• _WHAT TO DO_
1. According to the passage on electrification projects, what rarely stops a project on its own?
2. In the passage on electrification projects, why were the load forecasts redone for the rural electrification program in Zambia? Explain in one to three sentences.
3. Return everything in the passage on electrification projects from "Electrification projects tend" down to "from the start.".

Electrification projects tend to stall for a few predictable reasons: unrealistic demand forecasts, weak utility finances, unclear roles or governance, and procurement or regulatory delays. Technical issues rarely stop a project on their own. It is usually the institutional or financial foundations that were not strong enough from the start.
To mitigate those risks, we focus on practical safeguards like sound load and revenue analysis, transparent governance structures, low-cost design and construction standards, clear O&M responsibilities, and early attention to tariff design and loss reduction. We also invest in training the local utility team before the system is energized, so they are ready to operate and maintain it from day one.
We have seen firsthand how this approach prevents delays. In Zambia, for example, a major rural electrification program was at risk because projected demand was too low to support the operating costs of new networks, and the local utility did not have systems in place to manage new customers. We stepped in early to redo the load forecasts using geospatial data and actual community level consumption patterns, which gave the project a realistic financial baseline. At the same time, we helped the utility establish basic commercial procedures, train billing staff, and introduce simple loss control measures before construction was completed. By the time the lines were energized, the utility had reliable customer data, staff trained to operate the system, and a clear governance structure in place. Those safeguards kept the project moving and ensured that the new infrastructure did not become a stranded asset.

• _RECORDS SUPPLIED_
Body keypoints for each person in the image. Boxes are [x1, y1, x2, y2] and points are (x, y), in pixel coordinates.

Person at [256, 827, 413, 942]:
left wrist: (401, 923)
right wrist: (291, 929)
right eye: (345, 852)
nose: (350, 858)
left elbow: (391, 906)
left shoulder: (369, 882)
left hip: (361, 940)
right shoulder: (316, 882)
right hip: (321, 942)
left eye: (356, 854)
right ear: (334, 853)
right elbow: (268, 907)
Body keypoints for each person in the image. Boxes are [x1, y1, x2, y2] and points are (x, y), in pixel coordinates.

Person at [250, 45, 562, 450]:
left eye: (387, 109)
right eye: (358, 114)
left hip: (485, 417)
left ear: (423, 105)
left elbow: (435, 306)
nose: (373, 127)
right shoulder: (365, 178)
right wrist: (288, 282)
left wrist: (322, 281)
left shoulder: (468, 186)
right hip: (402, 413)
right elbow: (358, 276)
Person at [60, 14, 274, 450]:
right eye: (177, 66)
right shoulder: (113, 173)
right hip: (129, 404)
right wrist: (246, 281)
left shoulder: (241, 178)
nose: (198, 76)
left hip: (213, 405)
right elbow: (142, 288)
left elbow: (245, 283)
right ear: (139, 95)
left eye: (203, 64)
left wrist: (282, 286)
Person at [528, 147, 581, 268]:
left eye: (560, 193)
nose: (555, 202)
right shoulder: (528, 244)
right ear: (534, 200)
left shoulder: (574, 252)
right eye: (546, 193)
* * *
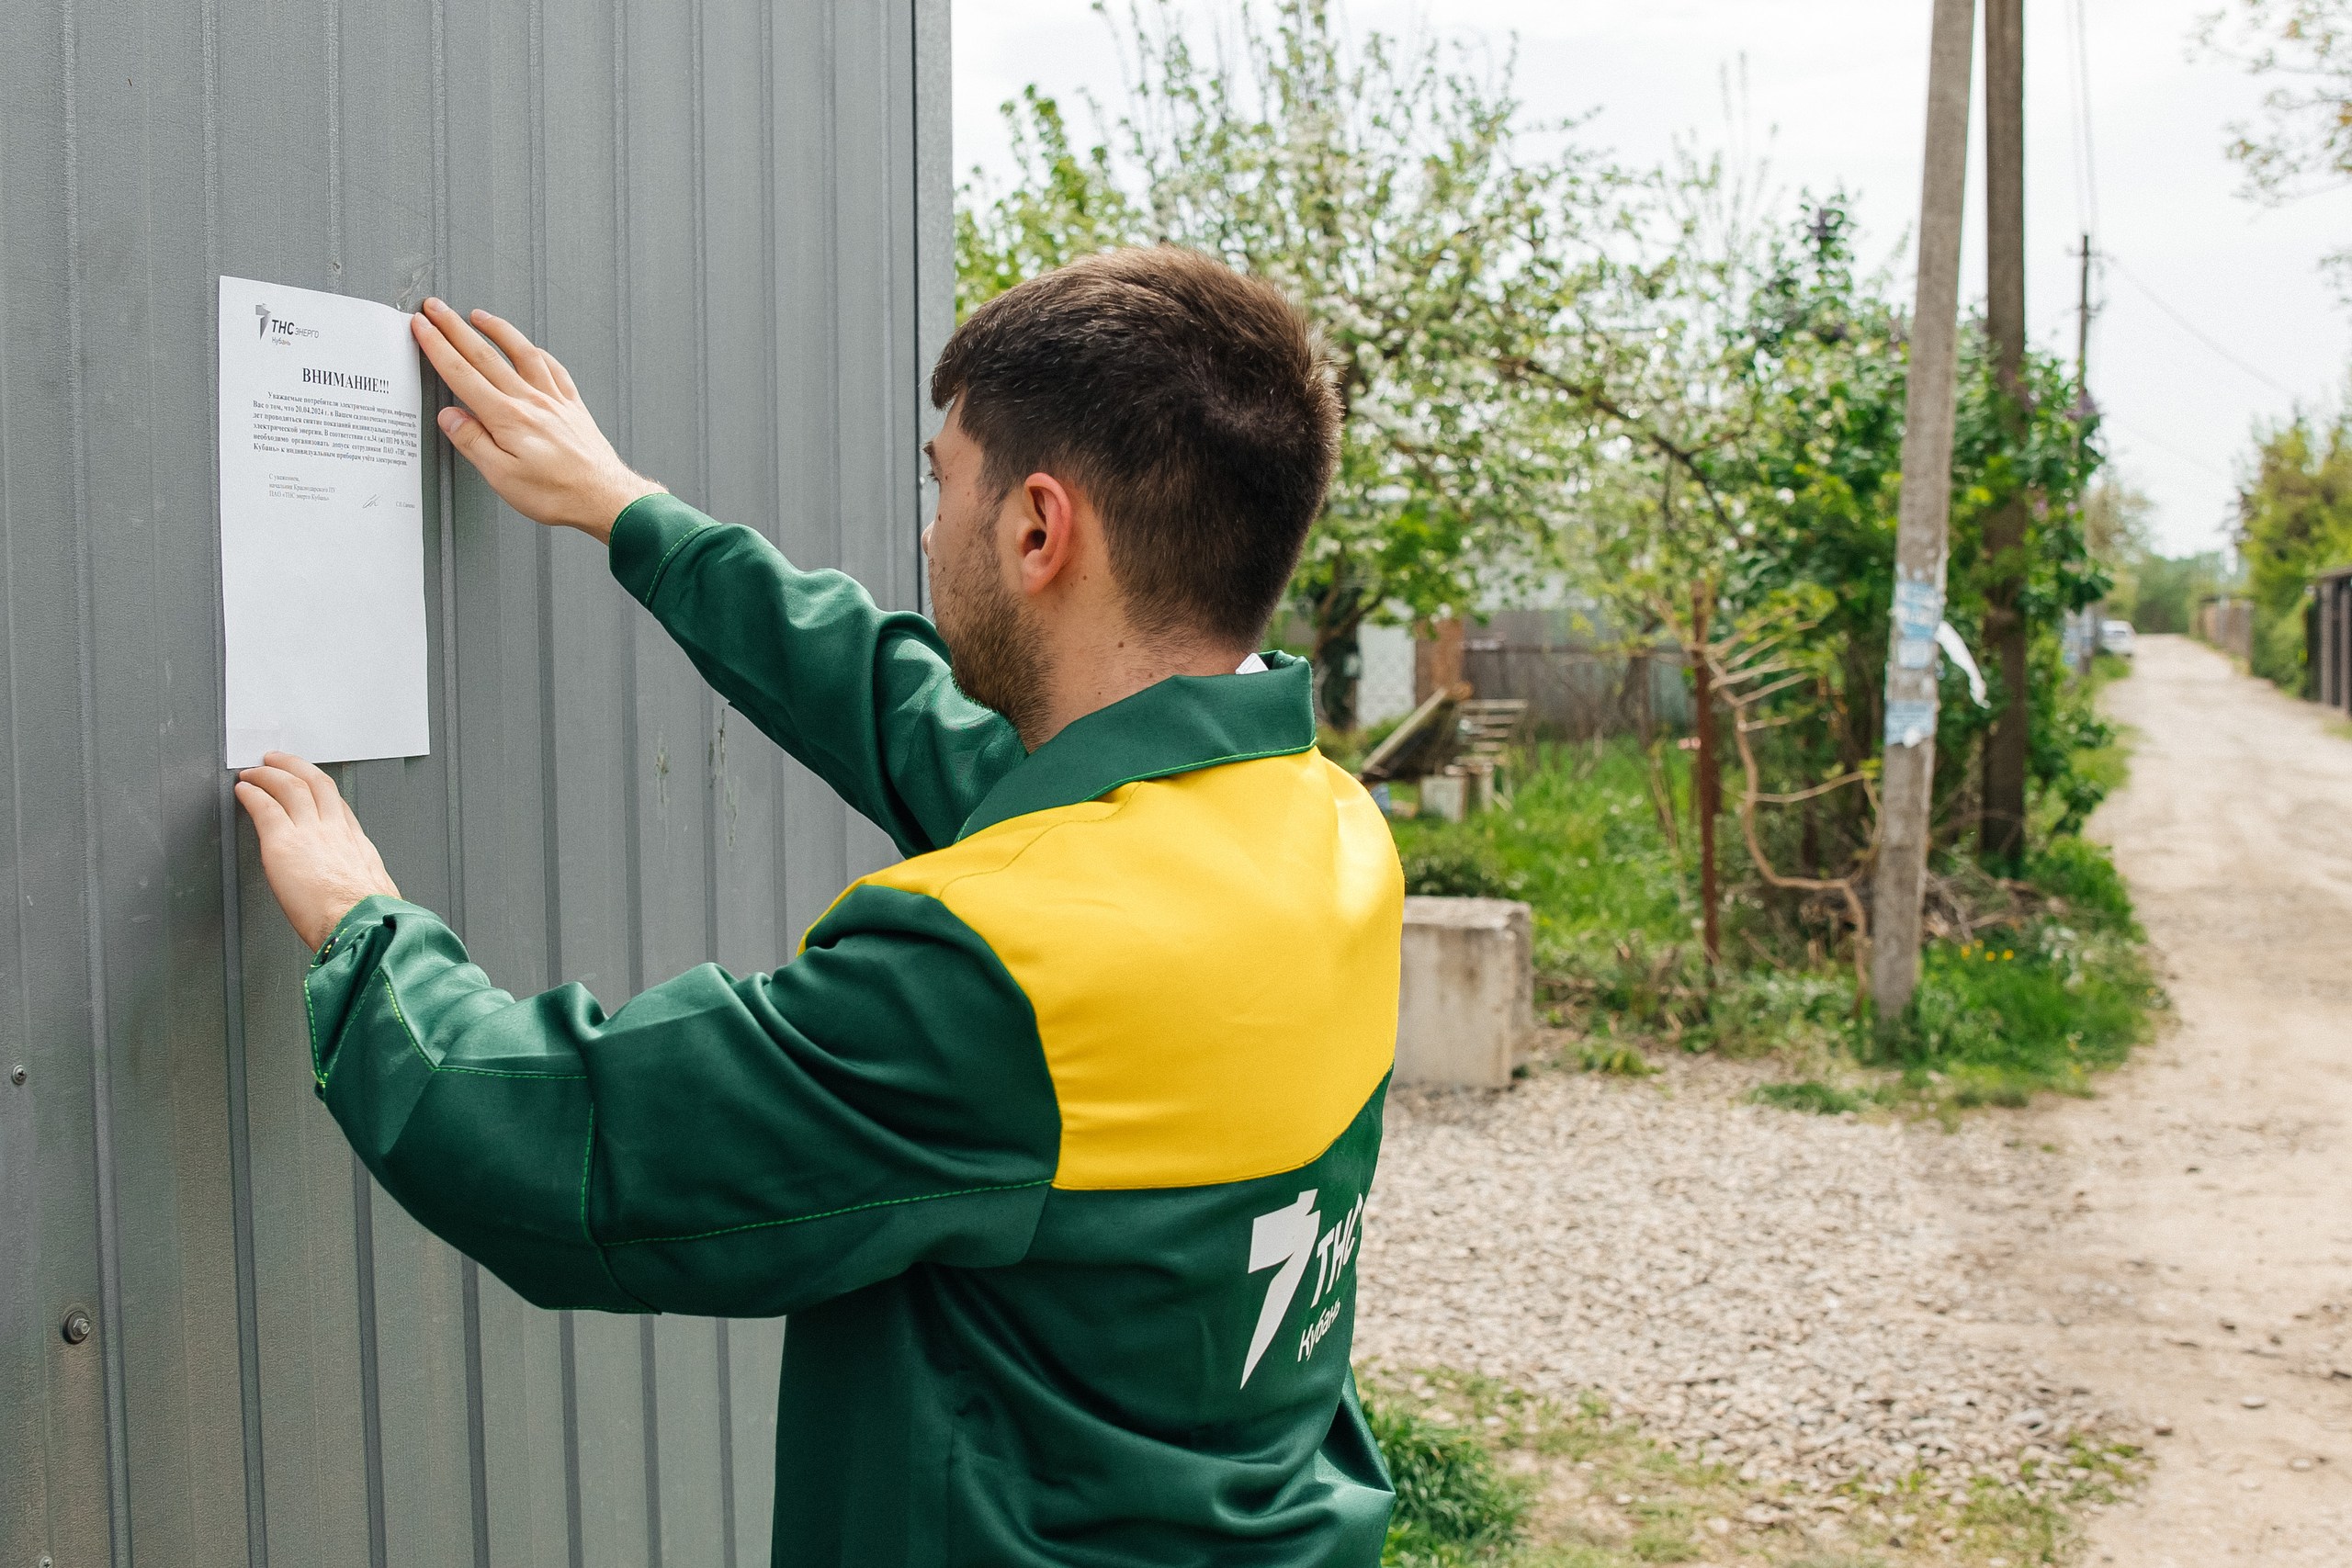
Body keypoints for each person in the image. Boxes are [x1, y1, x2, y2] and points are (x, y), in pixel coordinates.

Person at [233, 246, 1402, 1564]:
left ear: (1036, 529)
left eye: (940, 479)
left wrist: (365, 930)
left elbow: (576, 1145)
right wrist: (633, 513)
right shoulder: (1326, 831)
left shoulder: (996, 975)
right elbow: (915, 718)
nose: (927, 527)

• _ANSWERS_
1. Technical issues.

2. The program was at risk because projected demand was too low to support the operating costs of the new networks. Redoing the forecasts with geospatial data and actual consumption patterns at the community level gave the project a realistic financial baseline.

3.
Electrification projects tend to stall for a few predictable reasons: unrealistic demand forecasts, weak utility finances, unclear roles or governance, and procurement or regulatory delays. Technical issues rarely stop a project on their own. It is usually the institutional or financial foundations that were not strong enough from the start.